● **WHAT TO DO**: What is needed here is an exact reprint of every record below.

..............................

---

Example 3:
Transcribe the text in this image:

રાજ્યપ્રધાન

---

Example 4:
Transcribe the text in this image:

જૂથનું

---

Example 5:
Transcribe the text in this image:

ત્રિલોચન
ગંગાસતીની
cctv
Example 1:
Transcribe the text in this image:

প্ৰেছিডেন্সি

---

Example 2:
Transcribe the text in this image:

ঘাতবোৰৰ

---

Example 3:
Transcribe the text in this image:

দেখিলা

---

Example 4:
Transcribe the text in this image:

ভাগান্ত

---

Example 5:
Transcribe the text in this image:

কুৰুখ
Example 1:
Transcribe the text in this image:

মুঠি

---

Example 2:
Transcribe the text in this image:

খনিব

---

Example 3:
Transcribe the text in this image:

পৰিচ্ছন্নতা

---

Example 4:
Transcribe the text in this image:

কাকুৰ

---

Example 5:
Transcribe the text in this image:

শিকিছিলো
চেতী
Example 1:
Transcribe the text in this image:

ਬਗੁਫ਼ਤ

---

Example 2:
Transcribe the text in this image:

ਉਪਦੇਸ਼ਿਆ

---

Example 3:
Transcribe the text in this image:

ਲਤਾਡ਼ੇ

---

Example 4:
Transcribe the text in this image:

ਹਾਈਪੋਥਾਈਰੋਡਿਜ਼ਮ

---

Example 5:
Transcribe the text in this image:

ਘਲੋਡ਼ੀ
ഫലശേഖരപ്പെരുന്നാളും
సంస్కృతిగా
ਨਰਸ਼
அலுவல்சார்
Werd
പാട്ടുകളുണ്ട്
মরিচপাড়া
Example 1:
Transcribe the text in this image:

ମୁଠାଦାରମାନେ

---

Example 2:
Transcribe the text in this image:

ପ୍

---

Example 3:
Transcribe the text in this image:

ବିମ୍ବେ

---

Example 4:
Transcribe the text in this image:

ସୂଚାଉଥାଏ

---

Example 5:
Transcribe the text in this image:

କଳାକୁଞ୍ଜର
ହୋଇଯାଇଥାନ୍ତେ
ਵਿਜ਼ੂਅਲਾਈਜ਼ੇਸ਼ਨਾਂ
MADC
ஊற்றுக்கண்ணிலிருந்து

..............................

● **RESULT OF THE TASK**:
---

Example 3:
Transcribe the text in this image:

રાજ્યપ્રધાન

---

Example 4:
Transcribe the text in this image:

જૂથનું

---

Example 5:
Transcribe the text in this image:

ત્રિલોચન
ગંગાસતીની
cctv
Example 1:
Transcribe the text in this image:

প্ৰেছিডেন্সি

---

Example 2:
Transcribe the text in this image:

ঘাতবোৰৰ

---

Example 3:
Transcribe the text in this image:

দেখিলা

---

Example 4:
Transcribe the text in this image:

ভাগান্ত

---

Example 5:
Transcribe the text in this image:

কুৰুখ
Example 1:
Transcribe the text in this image:

মুঠি

---

Example 2:
Transcribe the text in this image:

খনিব

---

Example 3:
Transcribe the text in this image:

পৰিচ্ছন্নতা

---

Example 4:
Transcribe the text in this image:

কাকুৰ

---

Example 5:
Transcribe the text in this image:

শিকিছিলো
চেতী
Example 1:
Transcribe the text in this image:

ਬਗੁਫ਼ਤ

---

Example 2:
Transcribe the text in this image:

ਉਪਦੇਸ਼ਿਆ

---

Example 3:
Transcribe the text in this image:

ਲਤਾਡ਼ੇ

---

Example 4:
Transcribe the text in this image:

ਹਾਈਪੋਥਾਈਰੋਡਿਜ਼ਮ

---

Example 5:
Transcribe the text in this image:

ਘਲੋਡ਼ੀ
ഫലശേഖരപ്പെരുന്നാളും
సంస్కృతిగా
ਨਰਸ਼
அலுவல்சார்
Werd
പാട്ടുകളുണ്ട്
মরিচপাড়া
Example 1:
Transcribe the text in this image:

ମୁଠାଦାରମାନେ

---

Example 2:
Transcribe the text in this image:

ପ୍

---

Example 3:
Transcribe the text in this image:

ବିମ୍ବେ

---

Example 4:
Transcribe the text in this image:

ସୂଚାଉଥାଏ

---

Example 5:
Transcribe the text in this image:

କଳାକୁଞ୍ଜର
ହୋଇଯାଇଥାନ୍ତେ
ਵਿਜ਼ੂਅਲਾਈਜ਼ੇਸ਼ਨਾਂ
MADC
ஊற்றுக்கண்ணிலிருந்து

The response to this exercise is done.